## GIVEN ENTRIES:
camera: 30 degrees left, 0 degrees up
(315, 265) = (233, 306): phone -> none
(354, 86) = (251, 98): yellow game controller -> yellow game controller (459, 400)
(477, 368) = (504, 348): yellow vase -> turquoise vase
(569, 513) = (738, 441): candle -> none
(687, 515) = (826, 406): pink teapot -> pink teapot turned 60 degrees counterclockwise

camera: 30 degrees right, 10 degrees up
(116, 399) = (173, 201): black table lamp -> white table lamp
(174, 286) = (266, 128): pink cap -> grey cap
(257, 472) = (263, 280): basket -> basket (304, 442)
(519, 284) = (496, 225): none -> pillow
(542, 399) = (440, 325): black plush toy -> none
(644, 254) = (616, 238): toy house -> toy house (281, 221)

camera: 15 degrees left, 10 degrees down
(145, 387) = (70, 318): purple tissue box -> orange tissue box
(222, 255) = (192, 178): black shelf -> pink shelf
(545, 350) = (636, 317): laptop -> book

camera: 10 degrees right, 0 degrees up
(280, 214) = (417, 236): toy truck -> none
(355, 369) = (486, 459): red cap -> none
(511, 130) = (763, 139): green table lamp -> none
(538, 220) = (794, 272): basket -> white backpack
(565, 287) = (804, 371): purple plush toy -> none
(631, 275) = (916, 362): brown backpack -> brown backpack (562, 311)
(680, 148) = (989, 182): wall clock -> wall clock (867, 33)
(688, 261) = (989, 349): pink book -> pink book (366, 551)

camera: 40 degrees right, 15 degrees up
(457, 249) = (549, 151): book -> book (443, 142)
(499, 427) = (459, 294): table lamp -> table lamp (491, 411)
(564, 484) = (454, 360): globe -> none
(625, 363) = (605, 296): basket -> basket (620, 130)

## WHAT IS REQUIRED:
Please set down each of the entries above exactly as given.

## TASK RESPONSE:
camera: 30 degrees left, 0 degrees up
(315, 265) = (233, 306): phone -> none
(354, 86) = (251, 98): yellow game controller -> yellow game controller (459, 400)
(477, 368) = (504, 348): yellow vase -> turquoise vase
(569, 513) = (738, 441): candle -> none
(687, 515) = (826, 406): pink teapot -> pink teapot turned 60 degrees counterclockwise

camera: 30 degrees right, 10 degrees up
(116, 399) = (173, 201): black table lamp -> white table lamp
(174, 286) = (266, 128): pink cap -> grey cap
(257, 472) = (263, 280): basket -> basket (304, 442)
(519, 284) = (496, 225): none -> pillow
(542, 399) = (440, 325): black plush toy -> none
(644, 254) = (616, 238): toy house -> toy house (281, 221)

camera: 15 degrees left, 10 degrees down
(145, 387) = (70, 318): purple tissue box -> orange tissue box
(222, 255) = (192, 178): black shelf -> pink shelf
(545, 350) = (636, 317): laptop -> book

camera: 10 degrees right, 0 degrees up
(280, 214) = (417, 236): toy truck -> none
(355, 369) = (486, 459): red cap -> none
(511, 130) = (763, 139): green table lamp -> none
(538, 220) = (794, 272): basket -> white backpack
(565, 287) = (804, 371): purple plush toy -> none
(631, 275) = (916, 362): brown backpack -> brown backpack (562, 311)
(680, 148) = (989, 182): wall clock -> wall clock (867, 33)
(688, 261) = (989, 349): pink book -> pink book (366, 551)

camera: 40 degrees right, 15 degrees up
(457, 249) = (549, 151): book -> book (443, 142)
(499, 427) = (459, 294): table lamp -> table lamp (491, 411)
(564, 484) = (454, 360): globe -> none
(625, 363) = (605, 296): basket -> basket (620, 130)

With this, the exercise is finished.